[Saved data entries]
────────────────────

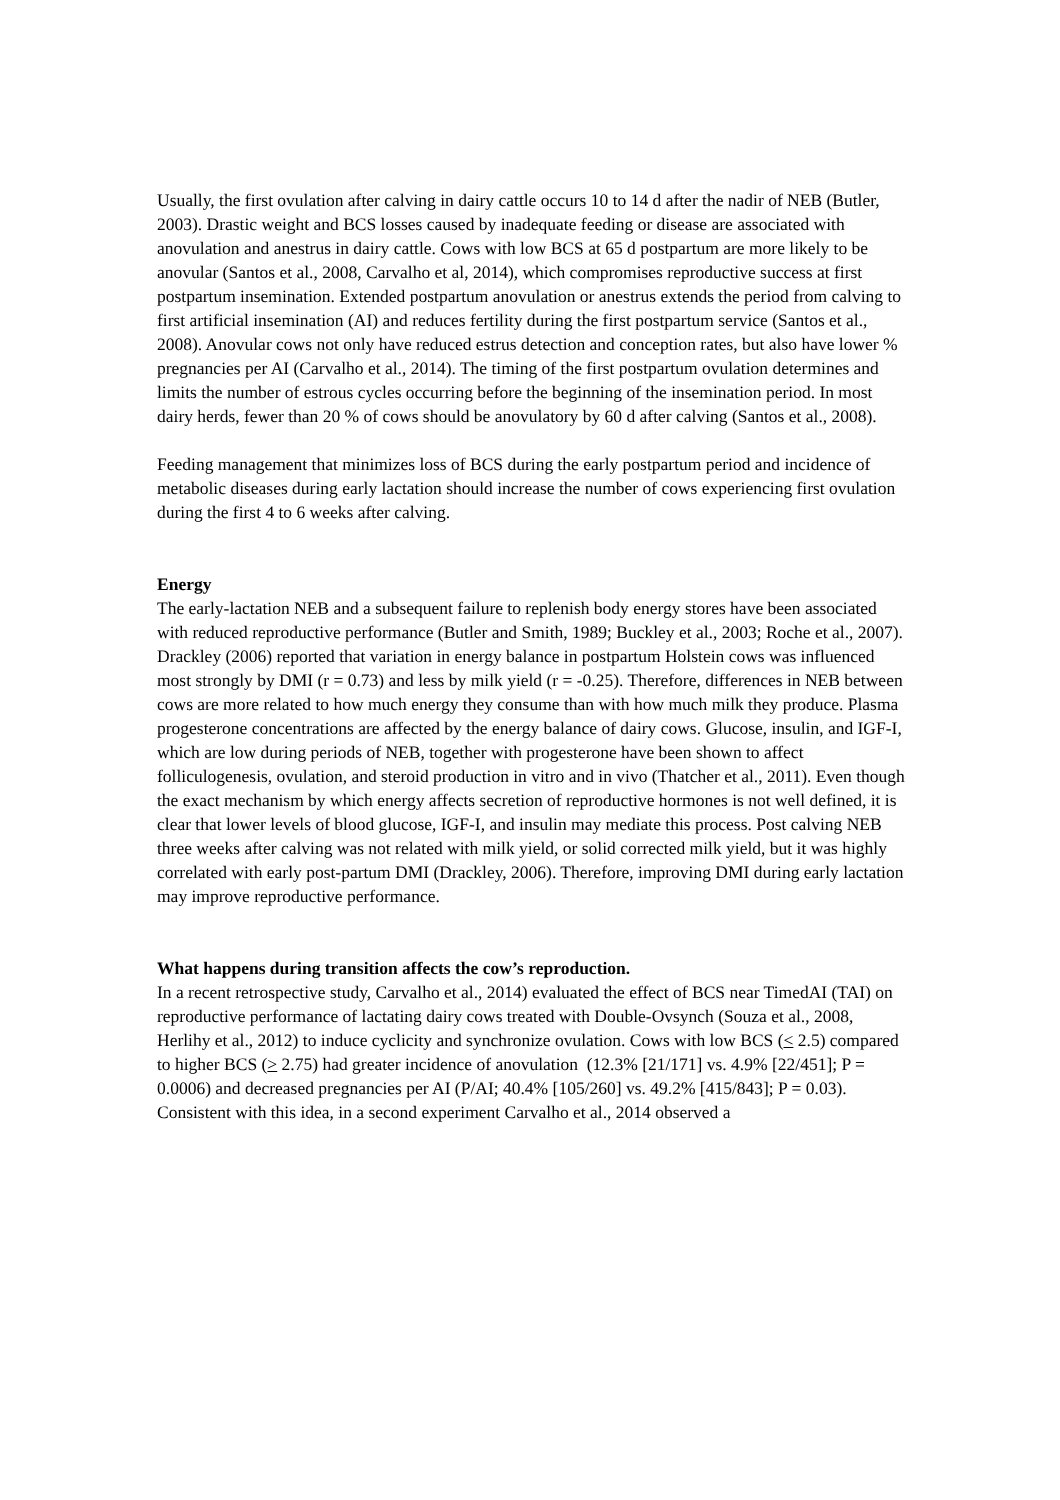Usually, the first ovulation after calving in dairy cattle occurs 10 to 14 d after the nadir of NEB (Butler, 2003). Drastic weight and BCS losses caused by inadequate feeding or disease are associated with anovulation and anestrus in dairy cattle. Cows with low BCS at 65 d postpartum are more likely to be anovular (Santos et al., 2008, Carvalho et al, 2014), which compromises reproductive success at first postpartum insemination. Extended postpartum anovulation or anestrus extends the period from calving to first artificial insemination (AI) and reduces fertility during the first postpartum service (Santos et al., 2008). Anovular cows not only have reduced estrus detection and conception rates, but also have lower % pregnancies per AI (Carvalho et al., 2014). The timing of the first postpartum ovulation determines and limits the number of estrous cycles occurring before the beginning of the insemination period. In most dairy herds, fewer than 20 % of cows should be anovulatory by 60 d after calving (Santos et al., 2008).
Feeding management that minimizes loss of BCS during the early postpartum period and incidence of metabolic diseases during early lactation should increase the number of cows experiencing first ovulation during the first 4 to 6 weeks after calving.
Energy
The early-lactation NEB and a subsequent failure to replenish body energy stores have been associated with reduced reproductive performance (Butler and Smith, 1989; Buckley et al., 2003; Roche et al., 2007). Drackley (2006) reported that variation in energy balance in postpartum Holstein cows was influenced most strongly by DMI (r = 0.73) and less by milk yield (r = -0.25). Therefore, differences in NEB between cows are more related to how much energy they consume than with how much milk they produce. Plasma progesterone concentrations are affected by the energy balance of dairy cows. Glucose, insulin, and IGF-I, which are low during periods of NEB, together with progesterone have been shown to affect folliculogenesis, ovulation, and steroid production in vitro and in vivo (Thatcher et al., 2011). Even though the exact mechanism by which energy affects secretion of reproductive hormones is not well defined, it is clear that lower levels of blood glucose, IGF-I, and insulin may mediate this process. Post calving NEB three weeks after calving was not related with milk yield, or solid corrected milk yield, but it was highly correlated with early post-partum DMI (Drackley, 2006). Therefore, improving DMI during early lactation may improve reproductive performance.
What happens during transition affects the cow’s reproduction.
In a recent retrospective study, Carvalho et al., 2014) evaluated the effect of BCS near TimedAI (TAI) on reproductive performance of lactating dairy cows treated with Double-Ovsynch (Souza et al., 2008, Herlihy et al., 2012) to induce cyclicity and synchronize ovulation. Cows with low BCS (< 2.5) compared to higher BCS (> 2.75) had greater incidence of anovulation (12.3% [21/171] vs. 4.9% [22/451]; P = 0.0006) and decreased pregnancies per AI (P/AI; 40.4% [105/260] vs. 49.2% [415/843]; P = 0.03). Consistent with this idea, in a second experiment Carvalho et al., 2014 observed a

────────────────────

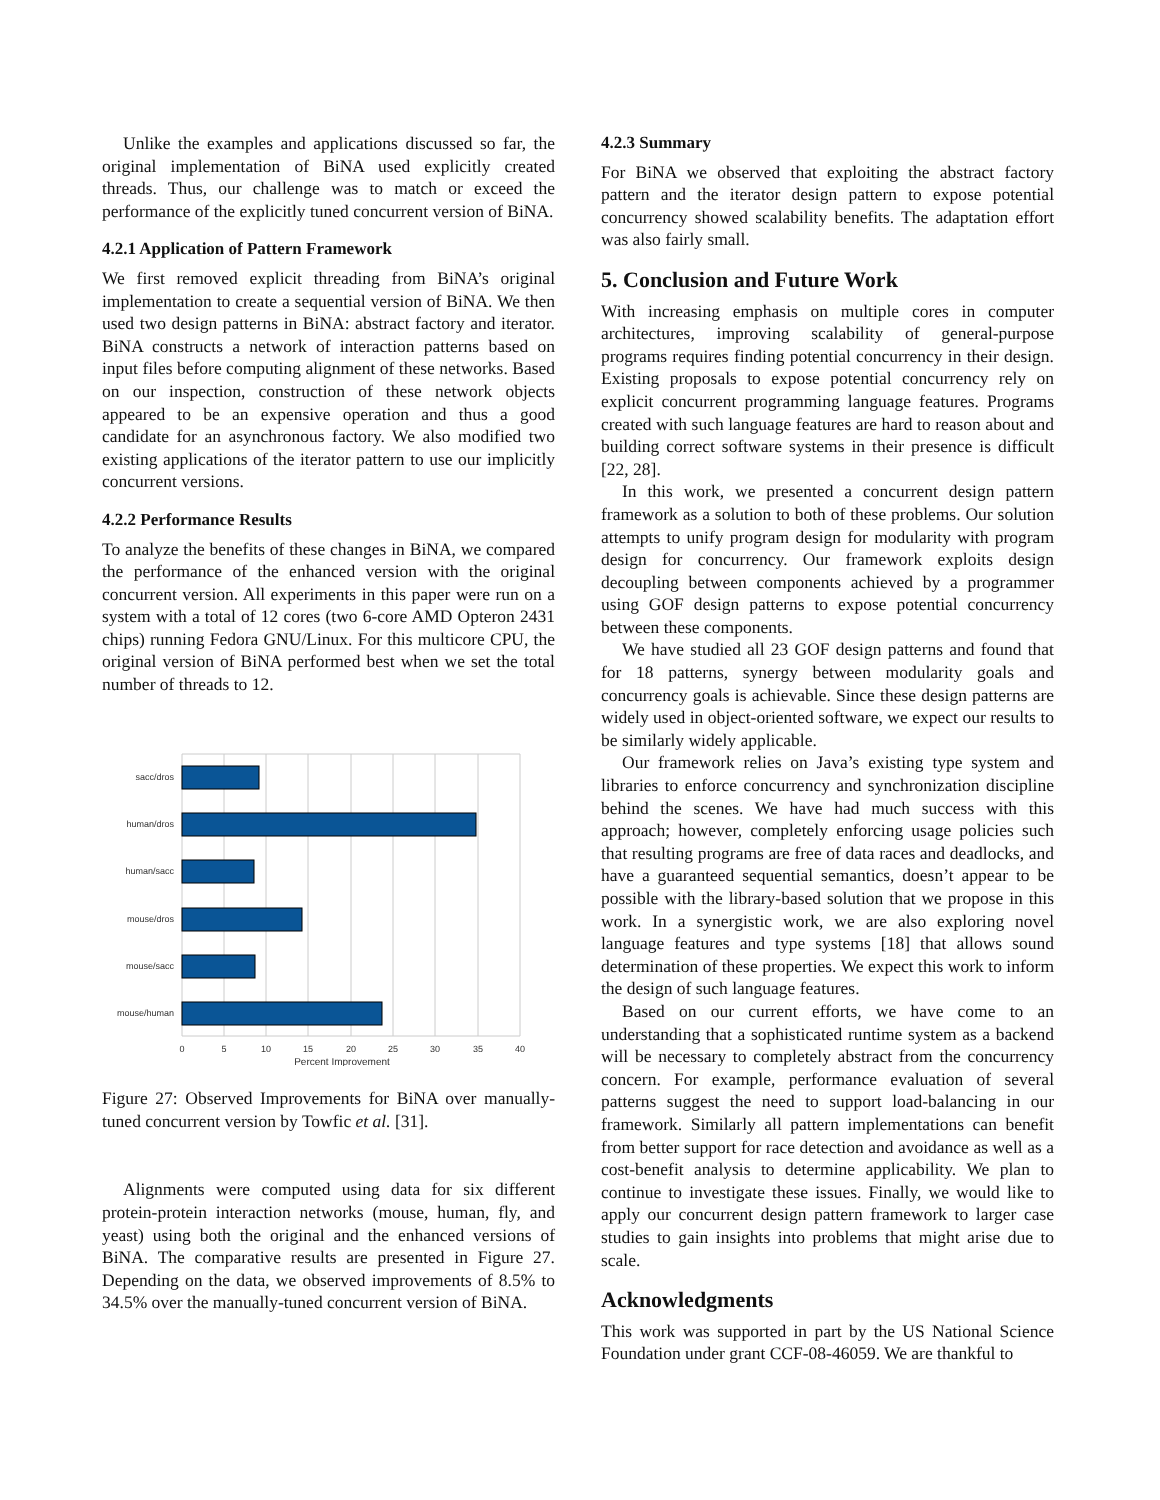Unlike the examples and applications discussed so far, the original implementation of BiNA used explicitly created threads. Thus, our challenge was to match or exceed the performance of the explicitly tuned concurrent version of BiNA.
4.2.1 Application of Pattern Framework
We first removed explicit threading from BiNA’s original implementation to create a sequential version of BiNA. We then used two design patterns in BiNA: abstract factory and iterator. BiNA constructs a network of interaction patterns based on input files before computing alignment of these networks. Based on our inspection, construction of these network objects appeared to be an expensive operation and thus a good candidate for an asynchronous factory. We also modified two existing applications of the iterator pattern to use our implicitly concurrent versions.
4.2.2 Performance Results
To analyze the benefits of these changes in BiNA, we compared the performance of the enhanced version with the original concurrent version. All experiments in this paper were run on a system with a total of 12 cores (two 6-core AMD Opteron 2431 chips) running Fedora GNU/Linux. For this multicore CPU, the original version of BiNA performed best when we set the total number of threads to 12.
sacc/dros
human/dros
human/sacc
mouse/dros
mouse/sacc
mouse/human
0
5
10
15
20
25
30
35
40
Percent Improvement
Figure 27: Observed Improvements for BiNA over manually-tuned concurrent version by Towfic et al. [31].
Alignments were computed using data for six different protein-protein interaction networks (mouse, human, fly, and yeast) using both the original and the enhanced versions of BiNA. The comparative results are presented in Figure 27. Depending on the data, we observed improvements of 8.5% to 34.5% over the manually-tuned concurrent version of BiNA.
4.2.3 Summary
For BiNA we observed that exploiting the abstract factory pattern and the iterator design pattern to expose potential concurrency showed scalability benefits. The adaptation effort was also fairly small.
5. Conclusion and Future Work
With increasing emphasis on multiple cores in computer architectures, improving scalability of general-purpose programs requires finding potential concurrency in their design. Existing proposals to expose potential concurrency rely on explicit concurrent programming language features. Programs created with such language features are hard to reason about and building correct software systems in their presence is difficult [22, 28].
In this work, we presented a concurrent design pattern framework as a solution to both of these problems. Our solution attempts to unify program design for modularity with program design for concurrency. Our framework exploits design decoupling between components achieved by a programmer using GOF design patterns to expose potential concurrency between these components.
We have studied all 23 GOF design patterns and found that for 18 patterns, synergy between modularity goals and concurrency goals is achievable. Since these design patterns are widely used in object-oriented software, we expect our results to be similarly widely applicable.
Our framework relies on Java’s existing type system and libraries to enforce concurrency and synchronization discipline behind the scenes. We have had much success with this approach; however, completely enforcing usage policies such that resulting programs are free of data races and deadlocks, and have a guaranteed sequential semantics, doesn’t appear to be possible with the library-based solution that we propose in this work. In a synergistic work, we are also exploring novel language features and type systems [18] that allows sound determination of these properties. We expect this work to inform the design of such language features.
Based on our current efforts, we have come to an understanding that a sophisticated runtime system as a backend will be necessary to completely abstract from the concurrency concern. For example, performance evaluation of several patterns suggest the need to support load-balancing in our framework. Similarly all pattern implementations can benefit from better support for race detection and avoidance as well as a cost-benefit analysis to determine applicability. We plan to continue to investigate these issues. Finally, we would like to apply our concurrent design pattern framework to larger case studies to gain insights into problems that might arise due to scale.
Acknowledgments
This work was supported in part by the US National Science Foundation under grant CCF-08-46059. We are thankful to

────────────────────

Task brief: Your answer should consist of the lines from the line with "Alignments were computed" to the line with "With increasing emphasis" above, repeated exactly, both ends included.

Output of the exercise:
Alignments were computed using data for six different protein-protein interaction networks (mouse, human, fly, and yeast) using both the original and the enhanced versions of BiNA. The comparative results are presented in Figure 27. Depending on the data, we observed improvements of 8.5% to 34.5% over the manually-tuned concurrent version of BiNA.
4.2.3 Summary
For BiNA we observed that exploiting the abstract factory pattern and the iterator design pattern to expose potential concurrency showed scalability benefits. The adaptation effort was also fairly small.
5. Conclusion and Future Work
With increasing emphasis on multiple cores in computer architectures, improving scalability of general-purpose programs requires finding potential concurrency in their design. Existing proposals to expose potential concurrency rely on explicit concurrent programming language features. Programs created with such language features are hard to reason about and building correct software systems in their presence is difficult [22, 28].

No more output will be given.